Eight medicines set to receive EU approval from CHMP
The European Medicines Committee’s human medicines committee (CHMP) has backed approval of eight new medicines across a range of indications.
Gilead’s remdesivir has been previously recommended for conditional approval for treatment of COVID-19 in adults and adolescents from 12 years of age with pneumonia who require supplemental oxygen. The drug is the first medicine against COVID-19 to be recommended for authorisation in the EU.
The committee has also recommended a conditional marketing authorisation for a conditional marketing authorisation for Hansa Biopharma’s imlifidase, the first treatment for adult patients waiting for a kidney transplant who are highly sensitised against tissue from the donor and have a positive crossmatch test against an available kidney from a deceased donor.

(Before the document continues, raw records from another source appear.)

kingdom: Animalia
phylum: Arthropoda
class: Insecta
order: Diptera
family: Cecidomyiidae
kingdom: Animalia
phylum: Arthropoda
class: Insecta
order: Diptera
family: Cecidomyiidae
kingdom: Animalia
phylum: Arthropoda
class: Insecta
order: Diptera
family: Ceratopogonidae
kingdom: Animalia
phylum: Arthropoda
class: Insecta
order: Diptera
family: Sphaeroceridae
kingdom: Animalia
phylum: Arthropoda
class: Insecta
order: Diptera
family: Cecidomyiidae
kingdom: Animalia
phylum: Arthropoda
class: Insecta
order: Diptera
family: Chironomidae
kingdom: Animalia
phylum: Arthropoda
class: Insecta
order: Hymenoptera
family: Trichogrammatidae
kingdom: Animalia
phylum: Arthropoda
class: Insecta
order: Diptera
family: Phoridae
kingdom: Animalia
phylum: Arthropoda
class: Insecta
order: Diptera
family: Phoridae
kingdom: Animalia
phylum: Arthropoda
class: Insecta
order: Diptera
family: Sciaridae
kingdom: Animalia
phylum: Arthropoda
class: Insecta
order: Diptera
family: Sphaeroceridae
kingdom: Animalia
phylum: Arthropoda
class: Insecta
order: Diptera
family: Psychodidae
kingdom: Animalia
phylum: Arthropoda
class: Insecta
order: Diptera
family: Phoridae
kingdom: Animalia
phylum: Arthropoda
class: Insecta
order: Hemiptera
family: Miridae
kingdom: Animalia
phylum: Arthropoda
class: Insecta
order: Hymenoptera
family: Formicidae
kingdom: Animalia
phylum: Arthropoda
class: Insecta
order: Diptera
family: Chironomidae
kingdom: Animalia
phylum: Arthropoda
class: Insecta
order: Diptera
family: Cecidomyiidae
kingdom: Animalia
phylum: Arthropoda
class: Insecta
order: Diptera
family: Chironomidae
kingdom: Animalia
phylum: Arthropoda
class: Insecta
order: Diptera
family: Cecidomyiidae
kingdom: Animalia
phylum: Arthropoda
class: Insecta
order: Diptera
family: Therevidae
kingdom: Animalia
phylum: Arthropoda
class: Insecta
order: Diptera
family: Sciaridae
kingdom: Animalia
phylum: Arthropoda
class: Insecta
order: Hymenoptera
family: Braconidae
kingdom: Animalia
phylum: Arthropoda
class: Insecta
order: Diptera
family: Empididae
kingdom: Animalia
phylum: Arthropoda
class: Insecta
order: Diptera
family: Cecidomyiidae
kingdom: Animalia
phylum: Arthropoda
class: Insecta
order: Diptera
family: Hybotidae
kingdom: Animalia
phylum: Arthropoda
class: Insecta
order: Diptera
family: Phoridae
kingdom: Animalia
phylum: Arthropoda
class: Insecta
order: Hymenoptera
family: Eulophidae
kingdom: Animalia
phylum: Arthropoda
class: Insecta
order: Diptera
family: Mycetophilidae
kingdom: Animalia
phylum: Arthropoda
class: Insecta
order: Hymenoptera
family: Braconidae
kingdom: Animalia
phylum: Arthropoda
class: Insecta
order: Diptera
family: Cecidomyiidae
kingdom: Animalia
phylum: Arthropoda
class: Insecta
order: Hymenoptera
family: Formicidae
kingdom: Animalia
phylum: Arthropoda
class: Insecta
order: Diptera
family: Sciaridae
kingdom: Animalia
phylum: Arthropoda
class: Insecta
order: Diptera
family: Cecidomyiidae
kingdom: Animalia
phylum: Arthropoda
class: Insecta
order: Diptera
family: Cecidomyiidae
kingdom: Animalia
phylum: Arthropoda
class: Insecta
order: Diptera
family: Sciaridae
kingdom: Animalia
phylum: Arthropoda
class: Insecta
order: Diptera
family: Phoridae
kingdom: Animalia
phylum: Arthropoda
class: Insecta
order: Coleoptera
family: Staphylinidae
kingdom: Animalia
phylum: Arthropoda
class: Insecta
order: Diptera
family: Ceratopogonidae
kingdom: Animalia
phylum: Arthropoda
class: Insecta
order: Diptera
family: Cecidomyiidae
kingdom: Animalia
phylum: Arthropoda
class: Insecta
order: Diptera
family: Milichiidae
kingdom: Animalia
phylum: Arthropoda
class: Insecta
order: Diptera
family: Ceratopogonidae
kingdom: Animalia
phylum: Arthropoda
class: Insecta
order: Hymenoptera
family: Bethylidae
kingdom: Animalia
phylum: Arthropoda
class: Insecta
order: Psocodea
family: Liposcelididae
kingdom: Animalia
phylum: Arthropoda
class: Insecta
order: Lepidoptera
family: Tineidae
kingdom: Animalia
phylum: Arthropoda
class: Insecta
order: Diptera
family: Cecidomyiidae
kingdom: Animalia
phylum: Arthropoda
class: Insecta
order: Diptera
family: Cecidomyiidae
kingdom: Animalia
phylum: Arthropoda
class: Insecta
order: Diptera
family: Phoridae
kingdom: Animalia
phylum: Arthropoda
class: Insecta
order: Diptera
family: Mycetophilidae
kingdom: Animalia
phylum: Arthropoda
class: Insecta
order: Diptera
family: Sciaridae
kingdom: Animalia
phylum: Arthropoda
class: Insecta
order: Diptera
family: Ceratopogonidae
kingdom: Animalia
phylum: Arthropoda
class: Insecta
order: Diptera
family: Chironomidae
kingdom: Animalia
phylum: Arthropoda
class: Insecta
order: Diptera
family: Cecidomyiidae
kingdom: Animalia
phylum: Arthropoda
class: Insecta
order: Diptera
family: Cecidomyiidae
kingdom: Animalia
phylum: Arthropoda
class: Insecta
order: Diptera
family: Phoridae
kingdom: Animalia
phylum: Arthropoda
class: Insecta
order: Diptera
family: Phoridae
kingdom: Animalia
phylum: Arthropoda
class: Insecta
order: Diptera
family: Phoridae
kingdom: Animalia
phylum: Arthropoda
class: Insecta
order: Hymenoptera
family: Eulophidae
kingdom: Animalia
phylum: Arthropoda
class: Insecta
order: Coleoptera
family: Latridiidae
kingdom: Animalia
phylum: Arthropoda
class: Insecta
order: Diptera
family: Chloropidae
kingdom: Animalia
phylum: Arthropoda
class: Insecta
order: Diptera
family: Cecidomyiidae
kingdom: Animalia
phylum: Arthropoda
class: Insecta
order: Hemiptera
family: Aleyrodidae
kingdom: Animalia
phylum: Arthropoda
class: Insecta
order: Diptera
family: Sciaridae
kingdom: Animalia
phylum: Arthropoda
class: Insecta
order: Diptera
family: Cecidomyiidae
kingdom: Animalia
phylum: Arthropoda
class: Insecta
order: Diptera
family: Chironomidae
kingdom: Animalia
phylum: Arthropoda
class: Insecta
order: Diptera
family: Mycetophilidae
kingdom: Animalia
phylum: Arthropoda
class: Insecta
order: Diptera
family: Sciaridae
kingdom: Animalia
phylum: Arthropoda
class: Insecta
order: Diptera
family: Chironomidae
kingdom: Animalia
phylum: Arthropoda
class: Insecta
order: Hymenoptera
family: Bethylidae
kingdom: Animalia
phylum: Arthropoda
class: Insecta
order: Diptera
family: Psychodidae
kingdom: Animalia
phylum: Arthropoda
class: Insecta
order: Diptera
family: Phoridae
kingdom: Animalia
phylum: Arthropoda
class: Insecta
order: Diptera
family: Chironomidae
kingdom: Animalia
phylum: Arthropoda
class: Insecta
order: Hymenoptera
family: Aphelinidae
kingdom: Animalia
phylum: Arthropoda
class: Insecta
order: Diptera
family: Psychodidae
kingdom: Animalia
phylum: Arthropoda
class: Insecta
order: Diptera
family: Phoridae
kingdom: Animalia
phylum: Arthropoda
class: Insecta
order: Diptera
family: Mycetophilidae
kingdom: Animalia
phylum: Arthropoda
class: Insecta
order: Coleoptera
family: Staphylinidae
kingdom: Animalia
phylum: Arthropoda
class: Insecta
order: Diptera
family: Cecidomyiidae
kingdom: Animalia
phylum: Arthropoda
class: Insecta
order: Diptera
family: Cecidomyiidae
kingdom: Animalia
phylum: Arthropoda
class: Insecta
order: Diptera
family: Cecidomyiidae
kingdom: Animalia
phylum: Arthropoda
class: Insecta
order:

There is an unmet medical need to desensitise these patients and convert a positive crossmatch into negative for them to become eligible for kidney transplantation.
Imlifidase benefited from the support of the PRIME scheme, the Agency’s platform for early and enhanced dialogue with developers of promising new medicines that address unmet medical needs.
Elsewhere, the committee also backed approvals for:
- Vertex Pharmaceuticals’ Kaftrio (elexacaftor/tezacaftor/ivacaftor), the first triple combination therapy for treatment of cystic fibrosis in patients aged 12 years and older who are homozygous for the F508del mutation in the cystic fibrosis transmembrane conductance regulator (CFTR) gene or heterozygous for F508del in the CFTR gene with a minimal function (MF) mutation.
- The three biosimilar medicines: Samsung Bioepis’ Aybintio (bevacizumab), for the treatment of various cancers; and Theramex Ireland’s Livogiva (teriparatide) and its duplicate Qutavina (teriparatide), for the treatment of osteoporosis; and
- Two hybrid medicines: Gennisium Pharma’s Gencebok (caffeine citrate), for the treatment of primary apnoea (interruption of breathing) of premature newborns; and Cosmo Technologies’ Methylthioninium chloride Cosmo (methylthioninium chloride), intended as a diagnostic agent to enhance visualisation of colorectal lesions.
However the CHMP took a negative opinion recommending the refusal of a marketing authorisation for Daiichi Sankyo Europe’s Turalio (pexidartinib), which has been developed to treat tenosynovial giant cell tumours.
The Agency voiced concern that although the main study found that tumours shrank in patients treated with Turalio, ‘there was only a small improvement in symptoms such as pain and the ability to use the joint’. Also, it was not clear how long this effect lasts, and there was serious concern about ‘unpredictable, potentially life-threatening effects of Turalio on the liver’.